Chris Kavan's Movie Review of Cannibal Holocaust

Rating of
2.5/4

Cannibal Holocaust

Hard to Stomach, Harder to Judge
Chris Kavan - wrote on 10/06/08

This is one of the classic underground cult films that for a long time could only be seen under certain (perhaps illegal) circumstances. Banned or heavily edited, Cannibal Holocaust is one of the movies that is whispered about in dark basements or chatrooms - one of those "I can't believe they would do this" kind of thing.

With high hopes of being shocked and awed by the spectacal of such depravity and immorallity, I found a copy just sitting at Best Buy. I felt like hiding it under my coat - like you would with an adult film - but I felt better when the guy who rang up my purchase exclaimed he had been looking for the same movie. What are the odds of that?

Anyway, the film itself can be considered offensive - especially due to the several graphic animal killings. The turtle mutilation scene is actually the hardest to watch just because it is a real live turtle that is being systematically butchered for no real purpose other than to show the butchering. Other animals, including a monkey, snake and pig are also killed: some serve to move the plot, others are just there to shock.

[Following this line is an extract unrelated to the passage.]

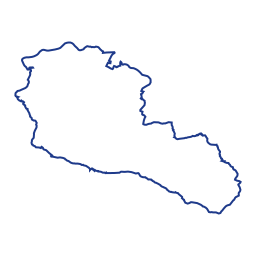 Axente Sever, Sibiu, Romania
{"feature_id": "2599482B14007981056124", "entity_name": "Axente Sever", "entity_type": "district", "adm_level": 2, "iso_a3": "ROU", "parent_name": "Romania", "parent_adm1": "Sibiu", "projection": "robinson", "projection_center": [24.236, 46.068], "detail": "fine", "context": "isolated", "style": "outline", "palette": "blue", "viewbox_px": 256, "rotation_deg": 0, "n_neighbors": 0, "source": "geoboundaries", "source_scale": "gbopen_adm2", "svg_char_len": 5752}
<svg xmlns="http://www.w3.org/2000/svg" viewBox="0 0 256 256"><path d="M240.6,181.9L239.3,181.1L237.1,180.7L235.0,179.7L235.3,178.6L237.2,176.1L237.5,175.1L237.6,173.8L235.7,170.6L234.5,169.7L233.8,169.6L233.1,168.7L232.9,167.2L231.5,166.7L230.9,166.3L230.4,165.8L230.0,164.8L229.0,164.0L228.5,163.0L226.8,162.9L225.1,162.3L224.6,162.1L224.7,161.2L223.2,161.3L221.7,160.9L222.6,160.2L222.5,159.7L221.9,159.2L221.9,158.7L221.1,158.5L220.7,157.2L219.8,156.1L219.8,155.7L220.1,155.1L219.8,154.5L219.5,154.1L219.5,153.4L220.0,152.3L220.0,151.5L218.5,149.5L218.1,148.6L217.9,147.3L217.6,147.1L217.5,146.1L216.9,145.7L216.6,144.7L215.6,144.9L211.3,144.6L210.2,144.3L208.6,143.1L207.8,142.3L207.3,141.2L207.2,140.7L207.4,138.6L206.3,137.3L206.0,136.5L205.0,135.3L202.8,135.6L202.6,135.1L202.2,135.1L202.1,134.6L201.6,134.6L201.6,134.0L200.8,133.7L200.0,133.7L199.8,134.1L199.3,134.2L199.5,133.9L199.2,134.0L198.9,134.4L198.3,134.7L198.2,135.0L197.3,134.8L196.8,135.0L196.9,135.4L196.5,135.4L195.7,135.9L194.1,136.2L192.6,135.9L191.6,136.6L190.1,137.0L188.0,137.3L186.2,137.9L185.4,137.8L184.4,138.2L179.5,138.8L177.5,139.2L176.4,138.8L175.1,137.5L174.2,137.2L174.6,136.7L174.7,136.4L174.4,135.3L174.8,133.7L173.9,131.6L173.0,130.2L173.5,129.8L172.5,128.5L172.7,127.7L172.5,126.5L171.7,125.1L171.7,122.5L168.6,122.2L165.3,123.4L163.7,123.4L162.7,123.7L160.9,123.4L158.6,122.4L153.9,122.2L151.9,123.0L151.3,123.5L148.6,123.9L146.2,124.8L144.7,124.7L143.3,124.2L143.2,124.0L143.9,120.4L144.6,118.2L145.4,116.8L144.3,115.4L143.7,115.1L142.6,114.8L142.2,114.4L142.2,113.0L142.5,111.7L140.4,111.0L140.3,110.1L140.4,109.8L144.5,105.2L144.9,102.7L144.6,101.6L144.6,100.8L143.1,99.7L142.4,98.9L142.2,98.5L141.7,98.6L141.5,99.0L140.8,98.5L141.5,97.4L141.6,96.9L141.6,96.1L141.1,94.8L141.0,94.1L142.2,93.6L142.3,93.1L142.7,92.8L143.0,92.3L143.1,91.8L143.3,91.6L141.3,91.0L142.4,88.6L143.0,88.1L147.2,85.6L148.8,84.8L149.6,84.2L150.6,82.4L150.6,80.0L150.4,79.0L148.3,76.7L147.3,76.1L142.2,74.8L140.2,72.5L138.4,70.8L136.7,69.6L135.1,68.8L133.6,68.2L131.0,68.0L129.9,67.5L129.0,66.7L128.7,66.0L128.2,65.5L126.8,64.6L125.6,64.3L124.3,64.2L123.3,64.4L123.0,64.7L122.5,64.6L122.1,64.3L121.6,63.4L121.6,62.8L121.2,62.2L120.6,61.7L120.3,62.3L120.2,63.2L120.3,65.7L119.1,65.9L117.4,66.9L117.2,66.7L116.3,67.2L115.3,66.4L114.1,66.0L113.4,67.3L113.1,68.5L112.5,69.1L111.0,68.6L109.2,67.6L109.1,67.4L106.3,66.1L107.8,63.0L110.4,63.2L110.7,61.5L108.9,60.9L111.7,55.3L112.9,54.0L114.5,53.0L114.6,52.8L114.3,52.2L106.7,52.5L102.9,52.9L103.0,52.2L103.2,51.9L103.1,51.4L101.9,50.9L101.2,50.1L100.6,49.7L98.6,47.4L97.9,47.0L95.9,46.6L95.4,46.9L94.2,47.2L92.7,47.0L91.7,47.2L90.5,46.6L89.6,46.7L87.2,46.2L86.1,46.8L84.3,48.1L84.1,48.6L83.4,49.3L80.8,50.2L79.4,50.2L78.6,49.8L77.2,48.1L74.8,45.9L73.4,44.2L72.3,43.3L70.4,42.5L68.5,42.5L66.8,42.8L65.0,43.4L60.4,47.8L58.6,48.6L55.0,49.5L48.6,50.6L47.0,50.6L43.8,49.8L42.6,49.9L41.8,50.2L39.8,51.7L38.2,53.8L37.2,54.7L35.6,55.6L33.8,56.4L32.0,56.9L28.9,57.3L26.5,57.3L24.3,57.8L22.7,58.7L22.2,59.3L22.0,60.0L22.1,60.7L23.9,64.7L24.7,65.9L26.1,67.1L27.5,69.5L29.1,69.5L29.1,68.4L29.4,67.7L29.8,67.5L32.8,67.4L33.0,67.7L30.7,68.0L30.1,68.5L31.0,70.4L31.0,70.9L30.9,71.4L30.2,72.0L30.0,72.4L30.0,72.9L30.3,73.9L30.0,75.4L27.8,79.8L28.3,80.2L28.9,81.8L28.7,83.0L28.1,83.9L27.3,86.3L26.2,87.4L25.2,88.1L21.5,89.7L19.6,90.6L17.5,91.0L16.6,92.1L15.8,92.7L15.5,93.6L15.4,95.5L15.8,96.2L18.2,97.0L17.2,97.6L17.6,98.2L17.8,99.1L19.2,100.4L21.0,101.3L21.4,100.6L22.5,101.5L23.0,101.4L24.1,102.3L24.0,102.6L23.2,103.4L23.2,104.0L23.7,104.6L24.7,105.0L25.2,105.5L25.1,106.4L26.2,108.5L26.6,108.7L27.6,108.9L27.7,109.1L27.4,109.8L29.4,113.4L29.5,114.2L30.2,115.8L30.1,116.6L31.6,117.9L31.9,119.5L33.6,120.5L34.8,120.5L35.5,120.8L36.7,122.9L36.1,124.7L36.6,125.5L36.6,126.4L36.5,127.5L34.8,130.8L33.9,133.3L34.0,134.1L33.7,137.8L32.3,139.4L31.9,140.2L31.9,141.2L31.5,142.8L32.0,144.5L32.7,144.7L33.3,145.6L34.8,146.1L35.9,147.3L39.1,147.5L40.9,148.1L41.2,147.8L41.1,147.3L41.6,146.8L42.9,147.8L43.2,148.8L43.7,149.4L46.2,150.2L49.1,153.0L52.0,155.3L51.0,156.1L51.3,156.6L52.9,156.7L57.6,157.7L60.0,157.4L62.9,157.9L64.8,158.6L65.3,159.4L65.9,159.6L67.2,160.7L68.5,161.0L70.7,162.6L72.3,163.2L73.2,163.4L74.5,163.4L75.1,163.6L77.7,163.6L80.1,164.0L80.9,164.3L81.5,164.9L82.1,165.0L83.1,164.8L83.6,165.3L86.1,165.9L88.9,167.8L90.0,169.0L90.0,170.0L90.7,169.2L92.0,168.4L92.8,168.8L93.7,169.8L93.8,170.1L93.7,170.1L94.0,170.3L94.4,170.8L94.9,170.0L95.9,170.8L98.2,171.0L98.3,171.5L99.2,171.5L101.0,171.8L103.0,172.7L104.4,172.6L105.2,173.0L105.8,172.7L105.8,173.1L114.1,173.0L119.5,172.7L120.8,171.8L121.4,171.7L124.6,171.9L128.0,171.6L131.5,172.1L135.8,173.5L138.2,173.1L138.8,173.5L140.2,175.9L140.8,176.4L142.5,177.1L144.2,177.3L145.3,177.2L146.1,177.8L146.3,178.1L147.1,178.4L148.3,179.5L149.7,179.4L151.3,179.6L151.6,180.2L152.3,180.4L152.7,181.0L153.8,181.4L154.6,182.3L155.4,182.7L155.9,182.7L158.0,183.7L160.4,185.1L160.6,185.6L162.0,186.6L163.9,187.3L164.3,187.7L165.2,187.9L166.5,188.7L166.8,189.5L168.5,190.8L169.0,191.4L170.9,192.0L171.6,191.9L172.0,192.2L174.1,192.5L175.1,192.5L175.5,192.2L176.1,192.7L178.1,193.2L178.6,194.0L182.1,196.9L182.2,197.9L182.0,198.2L183.7,199.8L184.0,199.8L184.2,200.3L184.1,200.5L185.3,202.7L187.7,203.6L189.8,202.9L190.5,202.3L191.7,202.2L197.2,203.1L200.9,204.8L202.4,205.9L202.7,206.4L203.8,206.6L205.7,207.6L207.1,208.9L208.9,212.0L210.2,212.3L211.7,212.1L213.0,212.4L216.0,212.4L218.8,213.5L220.4,213.0L221.3,211.4L222.2,210.6L223.9,208.4L225.8,206.3L227.3,205.4L229.9,204.7L233.3,200.3L234.1,199.8L235.1,197.9L235.7,197.2L238.8,195.6L238.7,193.4L238.9,192.6L239.8,191.6L240.2,190.8L240.4,189.7L239.7,187.3L238.3,184.8L238.3,184.5L240.3,182.7L240.6,181.9Z" fill="none" stroke="#1e3a8a" stroke-width="2"/></svg>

Animal savagry aside, Cannibal Holocaust shows plenty of twisted scenes involving humans. If any of the following makes your stomach turn, don't watch this: castration, impaling, decapitation, disembowelment, amputation, aborted fetuses, rape, mutilation, torture - you get the picture, though seeing it on the screen is way more disturbing. The final 20 or so minutes feels like the Blair Witch Project, if it took place in the Amazon and had a lot of full-frontal nudity and buckets of blood and guts. This is right up there with Audition as having the hardest ending to sit through.

I don't know if the director was being serious or tongue-in-cheek with his message that violence for violence sake is wrong. The documentarians are shown to be arrogant and uncaring - burning down a village to make their film "sensational" and then raping a tribe woman for their own pleasure - it's no wonder they get ripped limb from limb for their troubles. The whole point is that they are trying to stage violence where it's not present - and what better place to do it than between cannibalistic Amazon tribes?

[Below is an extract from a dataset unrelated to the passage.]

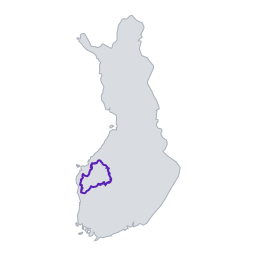 Finland, with Southern Ostrobothnia highlighted
{"feature_id": "FIN-3183", "entity_name": "Southern Ostrobothnia", "entity_type": "Province", "adm_level": 1, "iso_a3": "FIN", "parent_name": "Finland", "parent_adm1": "", "projection": "orthographic", "projection_center": [23.15, 62.738], "detail": "medium", "context": "in_parent", "style": "outline", "palette": "violet", "viewbox_px": 256, "rotation_deg": 0, "n_neighbors": 0, "source": "natural_earth", "source_scale": "10m", "svg_char_len": 5222}
<svg xmlns="http://www.w3.org/2000/svg" viewBox="0 0 256 256"><path d="M105.7,109.5L104.7,105.5L103.4,102.0L102.0,101.1L101.5,99.8L101.3,97.0L101.5,94.8L102.9,92.7L103.1,89.8L103.9,87.5L103.5,86.1L101.2,81.9L100.9,80.6L100.7,78.3L101.9,76.2L101.6,74.2L99.2,73.4L99.3,72.1L99.9,70.0L99.6,68.2L99.6,64.3L100.7,62.6L99.3,61.2L98.0,58.7L96.9,58.6L96.2,56.0L94.3,53.6L87.4,50.2L83.2,46.3L81.1,43.3L79.1,41.5L78.9,39.9L76.8,38.6L77.3,37.9L79.0,37.9L80.3,38.6L80.8,37.8L80.3,35.4L80.5,34.9L82.1,33.6L84.6,33.7L89.9,42.9L90.8,45.9L96.0,46.9L96.6,47.6L98.1,47.4L101.1,46.0L102.2,44.0L103.4,44.1L111.0,48.4L112.1,47.4L112.7,44.6L113.3,43.4L114.1,42.5L115.8,41.9L117.1,39.6L117.0,33.2L117.5,31.4L118.5,25.1L120.6,22.2L122.1,19.2L123.7,18.7L126.6,19.1L129.9,15.9L132.1,15.4L136.4,20.2L142.2,23.0L144.1,27.2L143.6,29.0L141.0,34.0L141.0,35.2L142.2,37.2L138.2,40.2L138.5,40.8L140.9,41.0L141.2,41.9L139.4,48.1L139.4,49.2L141.7,55.5L147.3,57.8L149.1,60.6L153.5,65.8L153.4,68.5L148.6,78.9L147.5,81.7L147.5,83.5L151.7,91.0L154.1,96.4L156.5,100.2L158.9,106.7L159.2,108.9L156.0,110.5L157.0,111.6L156.4,113.8L156.6,116.8L155.8,118.8L156.1,119.3L157.8,119.6L158.1,120.9L158.0,121.7L156.4,123.4L156.4,124.9L157.6,127.5L158.5,128.3L161.2,128.9L161.7,129.6L162.0,131.5L160.9,133.5L161.0,134.2L162.5,137.6L166.4,140.0L167.0,142.0L167.2,143.4L167.1,144.7L164.8,149.7L162.9,151.4L167.6,156.0L175.8,161.6L179.7,166.7L180.2,168.2L178.6,175.4L177.8,177.4L172.5,185.8L164.8,199.5L160.8,205.6L152.7,214.9L146.7,223.3L143.2,225.1L140.4,223.6L139.0,224.0L137.7,225.3L133.3,226.8L133.1,225.6L133.8,222.1L133.4,222.2L132.7,223.8L132.4,225.7L131.6,226.7L129.7,227.1L127.8,225.7L127.0,225.8L128.0,228.0L128.0,228.7L127.0,228.6L125.0,230.4L124.6,230.4L123.9,229.0L121.7,230.7L119.7,231.0L118.5,232.2L112.5,234.2L110.9,236.2L109.7,235.8L102.9,237.6L100.1,237.1L97.0,240.2L94.6,240.6L97.1,237.4L97.2,236.4L95.9,235.8L95.0,234.7L94.1,232.2L93.6,232.1L92.8,235.1L91.1,236.2L89.1,236.2L88.9,234.8L89.3,233.6L88.9,233.4L89.3,232.4L90.3,232.3L90.6,231.8L90.6,231.2L89.7,230.6L90.5,228.5L87.0,228.0L82.7,225.6L82.2,223.7L80.1,225.0L78.2,223.5L78.0,222.6L77.6,215.4L77.9,213.4L79.0,211.0L79.4,208.5L79.5,204.1L80.1,204.1L79.4,202.6L80.4,202.3L80.6,201.8L78.4,194.6L77.2,192.9L78.3,187.8L78.2,186.7L78.1,185.2L76.5,183.6L76.0,179.0L76.5,176.5L79.8,172.0L80.0,170.1L81.8,170.0L81.0,168.4L80.8,166.4L83.3,165.7L84.3,166.3L86.5,165.6L88.5,164.2L87.8,161.4L88.8,161.3L88.5,160.7L88.5,160.0L89.3,160.3L90.6,158.3L90.7,156.8L92.8,156.1L95.4,153.1L97.6,151.4L100.0,148.4L101.0,148.2L101.5,146.2L104.0,143.1L104.9,140.6L107.3,137.8L109.6,132.8L109.8,131.4L113.3,129.5L116.6,130.0L116.5,128.7L116.0,128.0L117.3,126.7L116.9,124.7L116.1,123.8L116.7,116.4L115.7,115.0L111.9,112.6L110.4,112.4L109.6,110.5L109.9,108.3L108.0,110.0L105.7,109.5ZM85.6,229.0L88.0,229.0L88.7,230.1L87.6,230.9L87.5,231.8L88.1,233.2L86.9,233.1L86.2,231.6L85.0,230.5L85.6,229.0ZM112.4,127.2L111.0,128.0L109.9,127.6L109.9,126.1L111.8,125.1L113.8,126.1L112.8,126.4L112.4,127.2ZM77.8,164.7L77.7,165.9L79.1,165.1L79.6,165.5L79.5,166.5L79.0,166.3L77.9,167.5L76.9,166.4L76.3,164.7L77.8,164.7ZM78.3,225.0L78.2,226.0L76.7,226.0L76.1,225.0L75.8,223.3L76.4,222.6L76.8,223.5L78.3,225.0ZM84.1,229.4L83.3,229.4L82.2,228.3L82.1,227.9L82.5,227.7L82.4,226.4L83.2,227.1L83.7,227.9L83.2,228.1L84.1,229.4ZM82.3,233.6L81.2,234.3L80.8,234.2L80.9,232.9L81.6,232.3L82.7,232.3L82.3,233.6ZM80.0,234.3L79.1,234.5L78.5,233.8L79.4,232.9L80.1,232.9L80.3,233.6L80.0,234.3Z" fill="#d9dde1" stroke="#a8b0b8" stroke-width="1"/><path d="M102.1,162.7L102.5,163.7L103.1,164.4L103.8,164.9L105.5,165.2L106.2,165.8L107.3,167.2L106.9,167.7L107.3,167.7L108.7,168.4L108.3,169.3L107.8,169.7L107.9,170.2L108.1,170.2L108.2,171.1L108.5,171.7L108.6,172.4L108.8,172.8L109.3,172.9L109.7,173.5L109.6,173.8L108.8,174.0L108.8,174.4L111.0,178.4L110.4,179.1L110.4,179.3L111.1,179.3L111.1,179.5L110.8,179.5L110.9,180.1L110.7,180.2L110.7,180.6L110.5,181.8L109.7,182.4L109.0,181.9L108.6,182.1L108.7,182.6L108.6,182.8L107.3,182.6L106.6,183.3L105.5,185.0L104.5,184.0L104.3,183.3L104.4,182.7L104.3,182.4L104.1,182.4L103.7,182.8L103.7,182.3L103.4,182.4L103.4,182.7L102.2,183.6L101.8,183.8L100.3,184.0L100.4,184.8L99.4,184.7L98.8,183.9L98.4,183.8L98.1,184.1L97.6,185.1L96.8,186.0L95.8,186.6L93.5,187.1L92.1,186.8L91.3,186.3L90.9,186.4L90.6,187.5L90.1,188.3L88.4,190.2L86.7,191.1L85.5,192.7L85.0,193.1L84.1,193.2L81.2,192.4L81.1,192.0L81.2,190.4L81.3,189.7L81.8,189.6L81.8,189.3L81.6,188.9L81.6,188.5L81.7,188.3L82.5,188.0L82.5,187.8L81.7,186.9L81.7,186.2L81.6,185.5L81.8,185.4L81.8,185.1L81.3,184.8L80.5,185.0L80.5,184.7L80.2,184.5L80.4,183.8L80.5,182.8L81.1,180.9L81.2,180.5L81.0,180.4L80.9,179.6L82.0,178.8L82.8,177.9L82.9,177.4L82.5,176.7L82.4,175.9L82.5,175.1L82.8,174.2L83.1,174.1L83.9,175.0L85.0,175.7L86.9,176.2L87.3,176.2L88.0,175.5L89.1,174.1L89.5,172.0L90.2,170.4L90.7,169.9L90.6,169.7L91.5,169.3L91.7,168.7L91.6,168.4L92.0,168.1L92.0,167.3L91.9,166.9L91.0,167.0L91.2,166.4L91.2,165.7L90.9,165.6L90.9,165.3L91.3,164.8L92.0,164.5L91.8,164.1L92.7,163.5L92.6,163.3L93.9,163.3L94.8,163.6L95.0,163.5L94.9,163.2L95.1,163.0L96.4,163.2L96.7,163.0L98.1,160.7L99.1,160.3L100.2,160.6L100.6,160.9L101.2,162.0L102.1,162.7Z" fill="none" stroke="#5b21b6" stroke-width="2"/></svg>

It's easy to see that the director is at least truthful - watch any news program, local or national, and the top story (on most days) is probably going to be about a shooting, gang violence, a horrific accident, a police chase, suicide bombings, natural disaster, etc. As a country, I can't help feel that we feed off misery and suffering, and in that respect, Ruggero Deodato gets it right. I can't say I wholly approve how he goes about showing it (even the director himself is appologetic about the film), but unlike some grindhouse cult films, at least this has a message, even if it's buried under animal carcasses and stinking innards.